However, due to the severe damage of the accident vehicle, the truth of the incident cannot be verified.

Let’s review WmAuto’s crisis PR mechanism:

One day after the accident vehicle was exposed, WmAuto issued an unqualified statement;
Four days after the accident vehicle was exposed, WmAuto issued a comprehensive statement;
Five days after the accident vehicle was exposed, GuShen was dissatisfied and sent a letter questioning WmAuto, which reduced the credibility of WmAuto’s second statement.

In fact, compared with traditional car companies, WmAuto’s decision-making and execution mechanism was not bad with a detailed statement provided four days after the accident vehicle was exposed. However, as a new car manufacturer, since the target group is aimed at younger Internet users who are more likely to accept new energy vehicles and love technology, WmAuto has to learn the mechanisms used by Internet companies to operate users, including effective interaction with users, timely feedback on user suggestions, and quick and comprehensive communication with users during PR crises.

WmAuto also specifically explained the testing mechanism for the safety of battery packs in the workshop:

High Security: High standard and multiple rounds of testing, with most standards exceeding national standards by twice. The 16 comprehensive safety tests (vibration, compression, external burning, seawater immersion, over-discharge protection, overcharge protection, falling, mechanical shock, temperature shock, short circuit protection, over-temperature protection, simulated collision, thermal cycling, high altitude, salt spray, and flipping) were all passed in one go.

> [Exercise instructions]: Can you continue the piece on WmAuto's crisis PR and battery safety, starting after its last sentence? The records come from a separate source unrelated to this text.

> [Source information]:

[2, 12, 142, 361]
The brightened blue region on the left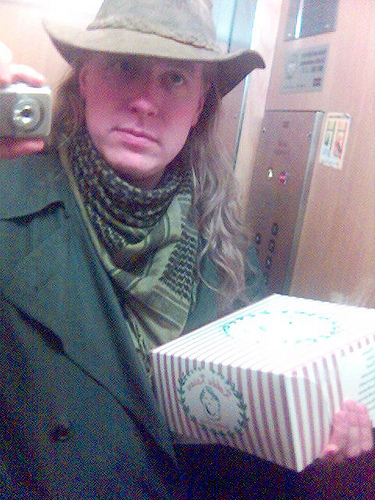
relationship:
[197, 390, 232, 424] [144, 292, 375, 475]
person on box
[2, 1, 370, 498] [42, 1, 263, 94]
man wearing a hat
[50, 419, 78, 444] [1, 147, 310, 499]
button on jacket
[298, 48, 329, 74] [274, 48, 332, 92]
writing on plaque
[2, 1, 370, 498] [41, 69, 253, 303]
man has hair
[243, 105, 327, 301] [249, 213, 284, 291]
panel filled with buttons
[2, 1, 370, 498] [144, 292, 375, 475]
man holding box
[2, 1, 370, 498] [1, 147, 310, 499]
man wearing a jacket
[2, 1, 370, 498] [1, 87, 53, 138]
man holding camera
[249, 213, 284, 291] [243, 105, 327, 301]
buttons on panel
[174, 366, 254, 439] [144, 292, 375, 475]
emblem on side of box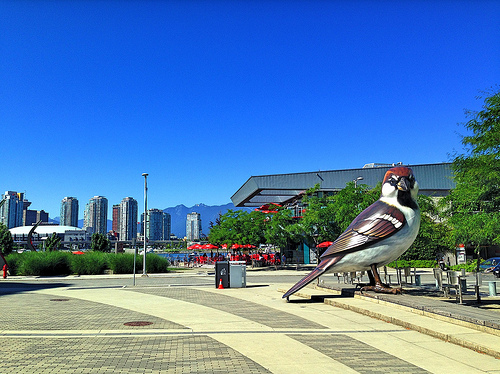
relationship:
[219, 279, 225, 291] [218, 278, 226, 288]
white orange cone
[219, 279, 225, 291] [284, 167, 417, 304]
white brown bird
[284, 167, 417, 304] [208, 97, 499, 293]
large green trees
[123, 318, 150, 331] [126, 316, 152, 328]
manhole on ground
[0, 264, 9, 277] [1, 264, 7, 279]
red fire hydrant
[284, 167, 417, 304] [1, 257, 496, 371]
statue on walkway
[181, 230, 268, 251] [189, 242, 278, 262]
umbrellas are on table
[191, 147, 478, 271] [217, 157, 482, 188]
building on roof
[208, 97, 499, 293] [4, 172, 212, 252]
trees next to building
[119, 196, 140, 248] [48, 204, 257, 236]
building in front of mountain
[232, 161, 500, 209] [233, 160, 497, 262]
overhanging of building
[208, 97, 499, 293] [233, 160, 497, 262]
trees surround building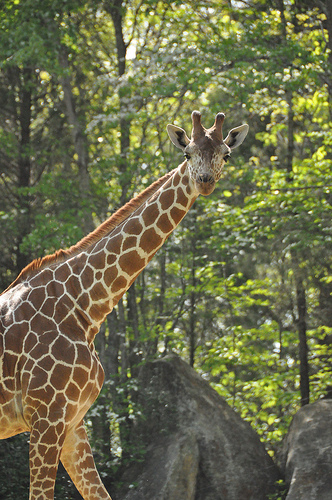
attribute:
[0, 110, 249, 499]
giraffe — standing, patterned, brown, cream, posing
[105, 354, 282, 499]
boulder — big, gray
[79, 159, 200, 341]
neck — long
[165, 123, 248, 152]
ears — perked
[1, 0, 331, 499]
trees — green, tall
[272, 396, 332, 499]
boulder — gray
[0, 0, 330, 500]
area — lit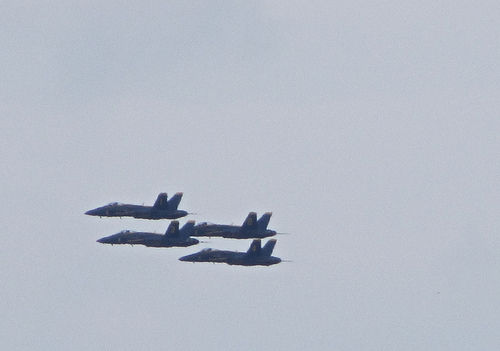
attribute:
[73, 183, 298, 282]
jets — together, flying, black, small, four, blue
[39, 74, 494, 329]
sky — cloudless, gray, grey, blue, clear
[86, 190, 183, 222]
jet — blue, flying, black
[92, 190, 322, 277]
planes — flying, formation, fighter, parallel, grouped, painted, yellow, blue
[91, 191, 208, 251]
blue angels — flying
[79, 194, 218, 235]
pilots — experienced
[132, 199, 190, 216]
wings — sharp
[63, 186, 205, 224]
plane — flying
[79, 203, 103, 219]
nose — pointed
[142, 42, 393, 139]
clouds — white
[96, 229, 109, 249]
front — sharp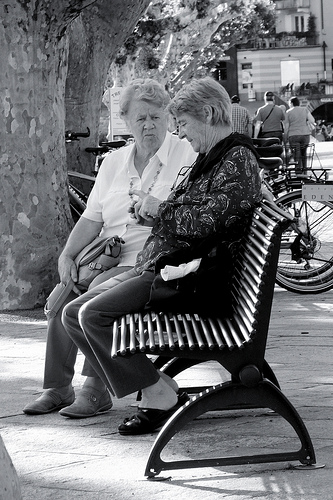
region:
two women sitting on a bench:
[46, 74, 277, 371]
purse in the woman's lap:
[60, 227, 125, 295]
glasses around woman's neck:
[169, 163, 204, 202]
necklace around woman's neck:
[117, 162, 167, 201]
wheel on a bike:
[286, 196, 330, 296]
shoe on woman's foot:
[68, 383, 103, 411]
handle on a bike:
[60, 124, 86, 152]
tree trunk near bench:
[0, 52, 78, 238]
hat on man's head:
[263, 90, 274, 100]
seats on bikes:
[255, 132, 288, 176]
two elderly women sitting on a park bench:
[20, 73, 264, 438]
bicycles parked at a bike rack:
[267, 153, 331, 299]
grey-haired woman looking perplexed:
[111, 75, 174, 153]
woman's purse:
[50, 230, 137, 295]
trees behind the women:
[0, 0, 241, 309]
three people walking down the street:
[227, 88, 317, 176]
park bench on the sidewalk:
[108, 190, 320, 481]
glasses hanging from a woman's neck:
[166, 157, 216, 195]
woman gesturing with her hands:
[126, 67, 266, 252]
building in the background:
[227, 0, 331, 118]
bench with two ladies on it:
[108, 198, 318, 479]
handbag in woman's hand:
[40, 233, 128, 315]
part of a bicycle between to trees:
[63, 127, 124, 215]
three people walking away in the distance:
[229, 88, 317, 176]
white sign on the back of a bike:
[298, 179, 331, 199]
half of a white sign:
[107, 84, 131, 140]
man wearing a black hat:
[262, 88, 275, 99]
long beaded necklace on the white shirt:
[128, 163, 162, 203]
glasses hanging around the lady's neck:
[169, 158, 199, 192]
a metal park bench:
[108, 199, 322, 476]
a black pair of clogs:
[108, 379, 198, 445]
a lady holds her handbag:
[21, 77, 177, 420]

> [Written response]:
High Stability: Equipped with WM’s independently developed active constant-temperature battery thermal management technology, which adopts independent liquid cooling circulation, and each battery module has two core temperature sensors. The cores can be kept within the temperature difference range of ±2℃, ensuring consistent core performance and improving the battery system’s cycle life.

WM’s car fire is not false, but I cautiously believe that everyone’s attention has been diverted by the accident car. For WM, the research and development and manufacturing system built by a team from a traditional car company, the safety and reliability of the battery are not worth excessive worry. On the contrary, the response mechanism exposed in this PR crisis and the shortcomings of the industry’s insufficient “newness” for WM as a new car manufacturer and insufficient attention to intelligence, are the issues that WM, investors and users should focus on.